SILVER SPRING, MarylandMembers of the Oncologic Drugs Advisory Committee (ODAC) unanimously recommended that the Food and Drug Administration grant accelerated approval to Fragmin (dalteparin sodium, Pfizer) for the extended treatment of symptomatic venous thromboembolism (VTE), proximal deep vein thrombosis (DVT), and/or pulmonary embolism (PE) to reduce the recurrence of VTE in patients with cancer.
The recommendation came after a long discussion with Pfizer and FDA representatives about whether some data presented by the company was, in fact, an important safety warning. After that question was resolved, the panel voted 12-to-0 that the totality of safety and efficacy results presented by Pfizer warranted approval of the company's supplemental marketing application. "I think the overall risk-benefit can be dealt with by some labeling initiatives," said William Hiatt, MD, professor of medicine, University of Colorado, and a member of FDA's Cardio-Renal Advisory Committee, who served as a voting consultant during ODAC's Fragmin deliberations.
Fragmin is a low-molecular-weight heparin whose antithrombotic properties derive from enhanced inhibition of Factor Xa and thrombin by antithrombin. In humans, the drug preferentially increases the inhibition of coagulation Factor Xa while only slightly affecting clotting time. Fragmin first received FDA approval in 1994 for the prophylaxis of DVT that might lead to PE in patients undergoing abdominal surgery.
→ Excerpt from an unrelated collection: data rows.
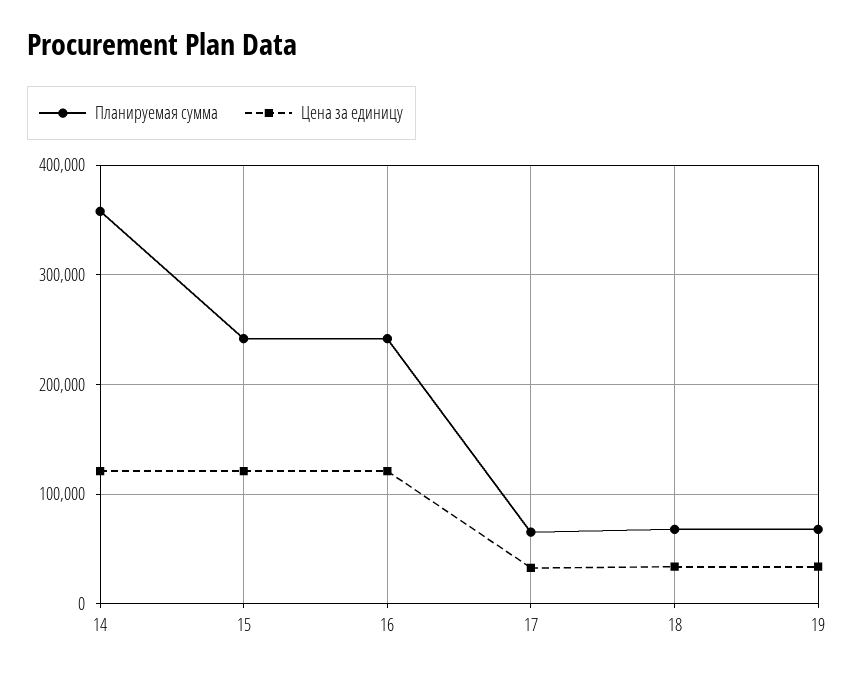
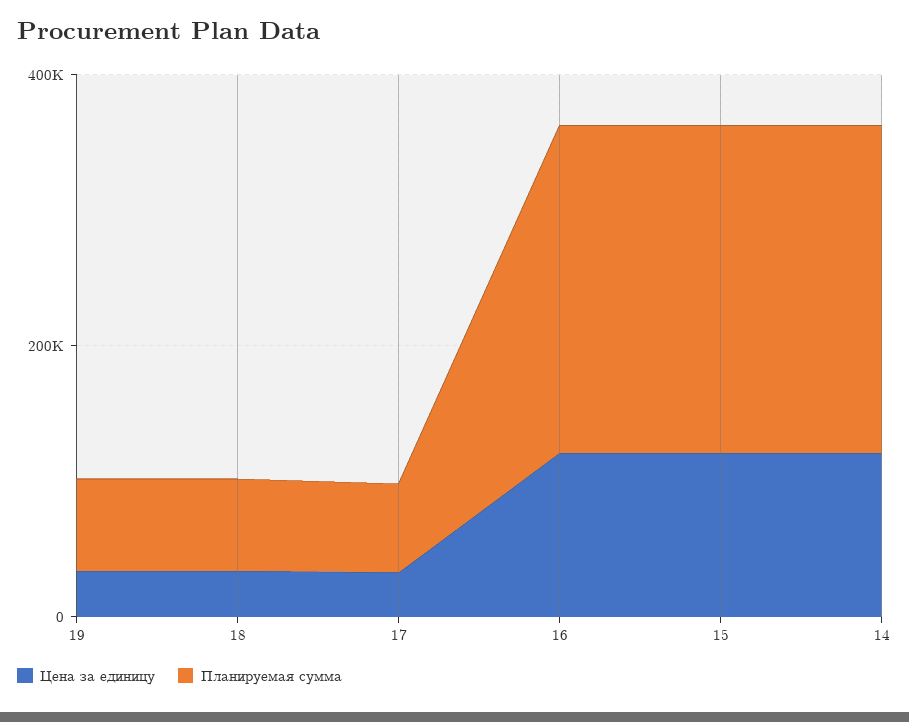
  {
    "Планируемая сумма": {
-     "14": 360000,
+     "14": 250000,
      "15": 240000,
      "16": 240000,
      "17": 70000,
      "18": 70000,
      "19": 70000
    },
    "Цена за единицу": {
      "14": 120000,
      "15": 120000,
      "16": 120000,
      "17": 30000,
      "18": 30000,
      "19": 30000
    }
  }

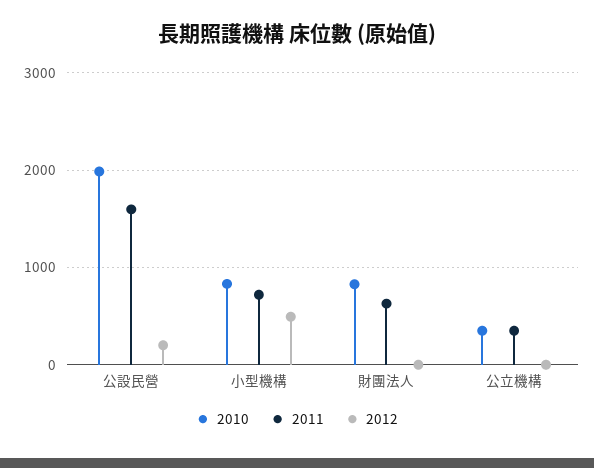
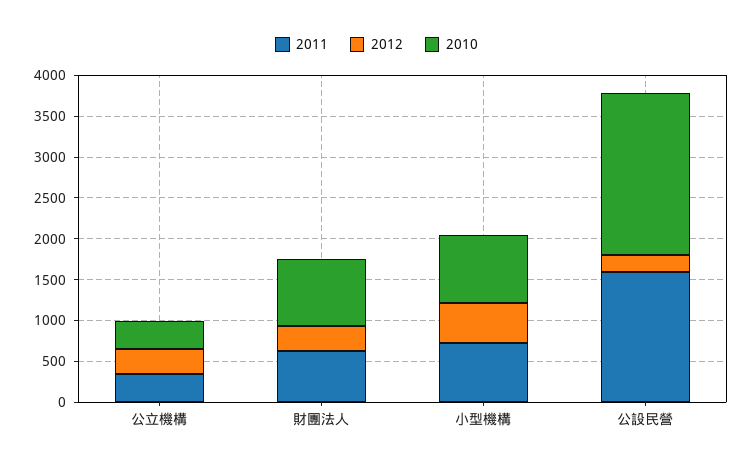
  {
    "2010": {
      "公設民營": 2000,
      "小型機構": 800,
      "財團法人": 800,
      "公立機構": 400
    },
    "2011": {
      "公設民營": 1600,
      "小型機構": 700,
      "財團法人": 600,
      "公立機構": 400
    },
    "2012": {
      "公設民營": 200,
      "小型機構": 500,
-     "財團法人": 0,
+     "財團法人": 300,
-     "公立機構": 0
+     "公立機構": 300
    }
  }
Venous thromboembolism occurs in about 1 in 200 cancer patients. Cancer increases the risk of VTE up to 7 times and the risk of a recurrent clot 3.2 times, compared with noncancer patients. Said Craig Eagle, MD, head of Pfizer Worldwide Medical Oncology: "We note that there is no FDA-approved medication for the prevention of recurrent VTE in cancer patients, and low-molecular-weight heparin has the potential to confer clinical benefit in the management of VTE."
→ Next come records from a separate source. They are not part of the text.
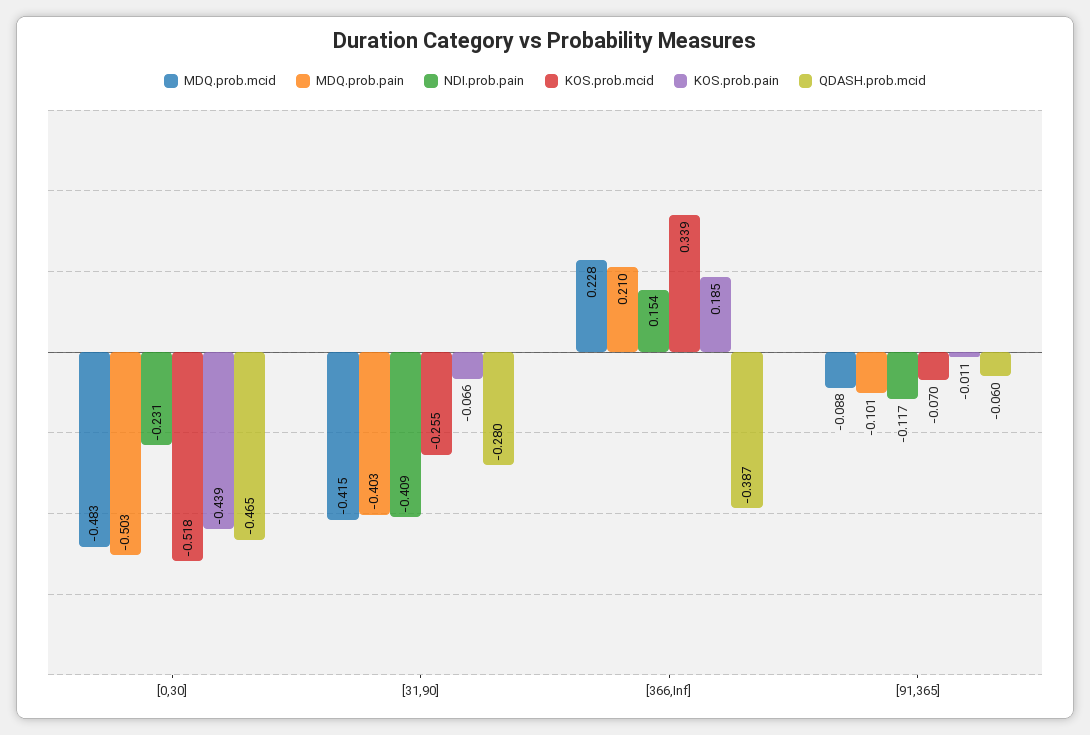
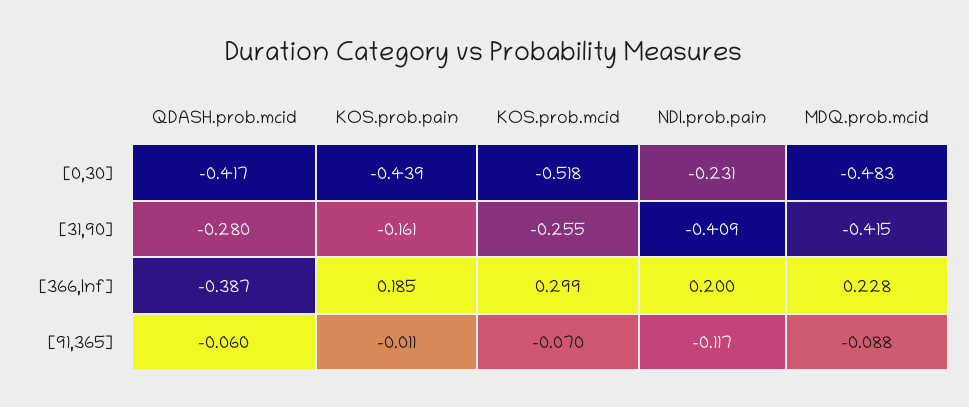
  {
    "MDQ.prob.mcid": {
      "[0,30]": -0.483,
      "[31,90]": -0.415,
      "[366,Inf]": 0.228,
      "[91,365]": -0.088
    },
-   "MDQ.prob.pain": {
-     "[0,30]": -0.503,
-     "[31,90]": -0.403,
-     "[366,Inf]": 0.21,
-     "[91,365]": -0.101
-   },
    "NDI.prob.pain": {
      "[0,30]": -0.231,
      "[31,90]": -0.409,
-     "[366,Inf]": 0.154,
+     "[366,Inf]": 0.2,
      "[91,365]": -0.117
    },
    "KOS.prob.mcid": {
      "[0,30]": -0.518,
      "[31,90]": -0.255,
-     "[366,Inf]": 0.339,
+     "[366,Inf]": 0.299,
      "[91,365]": -0.07
    },
    "KOS.prob.pain": {
      "[0,30]": -0.439,
-     "[31,90]": -0.066,
+     "[31,90]": -0.161,
      "[366,Inf]": 0.185,
      "[91,365]": -0.011
    },
    "QDASH.prob.mcid": {
-     "[0,30]": -0.465,
+     "[0,30]": -0.417,
      "[31,90]": -0.28,
      "[366,Inf]": -0.387,
      "[91,365]": -0.06
    }
  }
To support its application, Pfizer presented data from CLOT (Comparison of Low Molecular Weight Heparin vs Oral Anticoagulant Therapy for Long-term Anticoagulation in Cancer Patients With Venous Thromboembolism), a multinational, multicenter, randomized, open-label trial published in 2003.
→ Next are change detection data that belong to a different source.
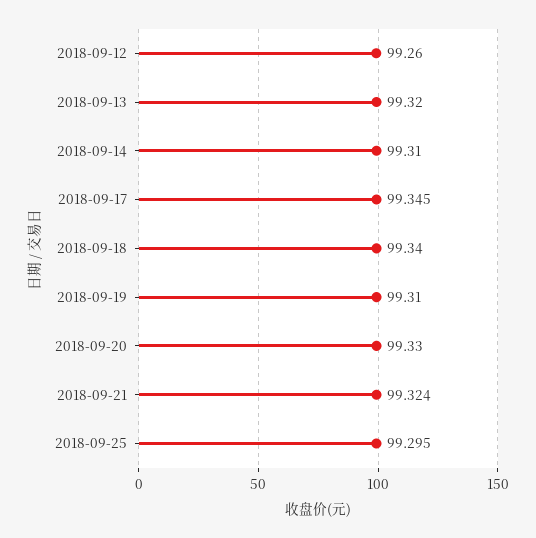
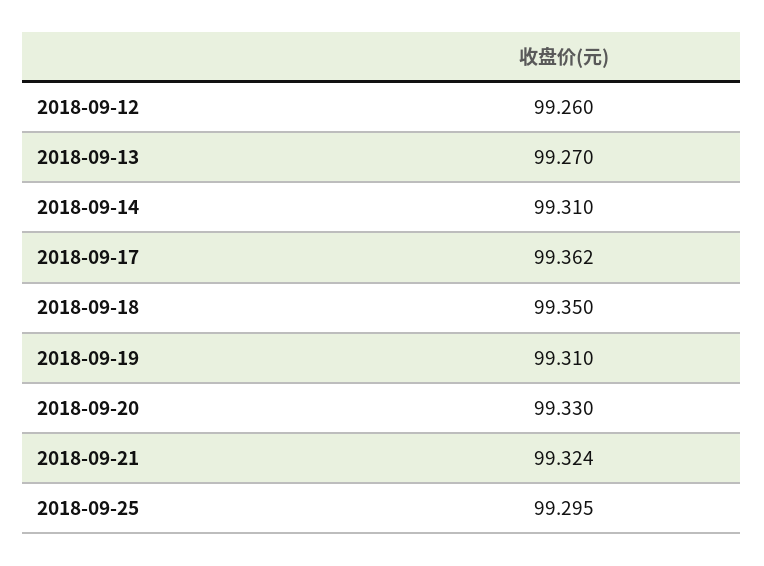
  {
    "2018-09-12": 99.26,
-   "2018-09-13": 99.32,
+   "2018-09-13": 99.27,
    "2018-09-14": 99.31,
-   "2018-09-17": 99.345,
+   "2018-09-17": 99.362,
-   "2018-09-18": 99.34,
+   "2018-09-18": 99.35,
    "2018-09-19": 99.31,
    "2018-09-20": 99.33,
    "2018-09-21": 99.324,
    "2018-09-25": 99.295
  }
The trial equally randomized 676 cancer patients with proximal DVT and/or PE to receive either Fragmin plus oral anticoagulant (OAC) or OAC alone for 6 months or until death. The majority of patients had solid tumors; only 40 (11.8%) in the Fragmin arm and 30 (8.9%) in the OAC-only group had hematologic malignancies.
The primary endpoint was objectively documented, symptomatic recurrence of DVT and/or PE. Secondary endpoints were symptomatic DVT, PE, or central venous thrombosis (CVT) of the upper limbs, neck, or chest; any bleeding; major bleeding; and death. Patients were followed for survival up to 12 months. The efficacy results were based on the intention-to-treat population and the safety findings on those actually treated (three individuals in the OAC-only arm did not receive treatment).